Exercise inputs »
______________________________
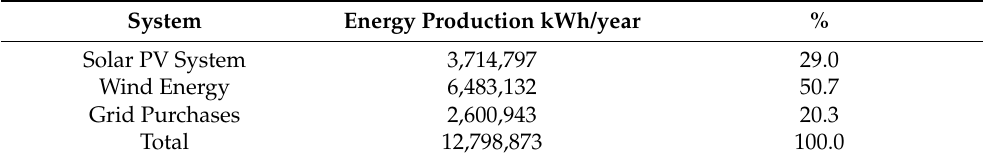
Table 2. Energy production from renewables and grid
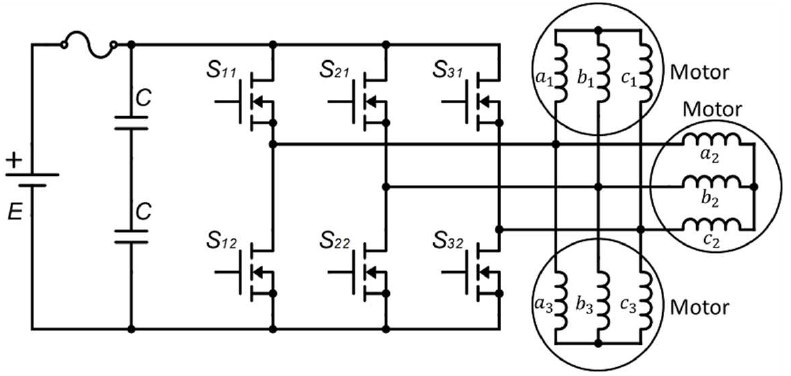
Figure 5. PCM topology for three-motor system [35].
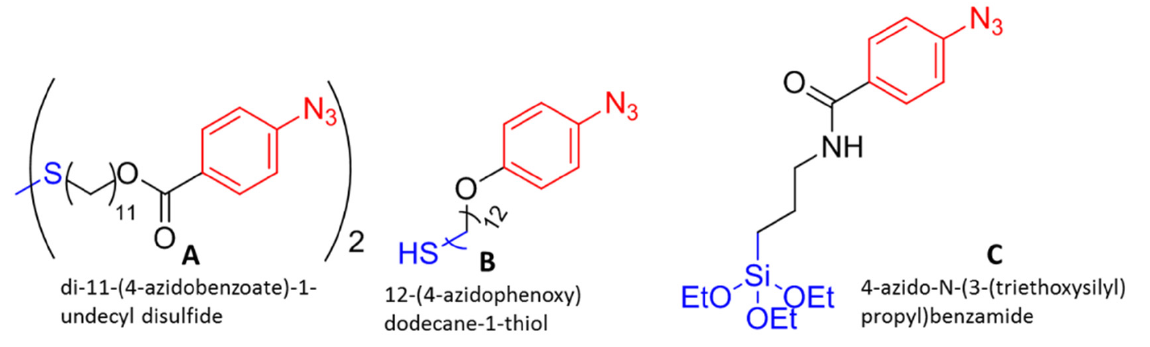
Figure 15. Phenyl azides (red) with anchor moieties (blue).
______________________________
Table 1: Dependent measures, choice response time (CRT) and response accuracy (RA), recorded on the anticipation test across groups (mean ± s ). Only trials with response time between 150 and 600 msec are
______________________________
What this task involves » Starting at the line containing "Table 2. Energy" and finishing at the line containing "Figure 15. Phenyl", return those lines exactly as they appear above, without the pictures.

Task answer »
Table 2. Energy production from renewables and grid
Figure 5. PCM topology for three-motor system [35].
Figure 15. Phenyl azides (red) with anchor moieties (blue).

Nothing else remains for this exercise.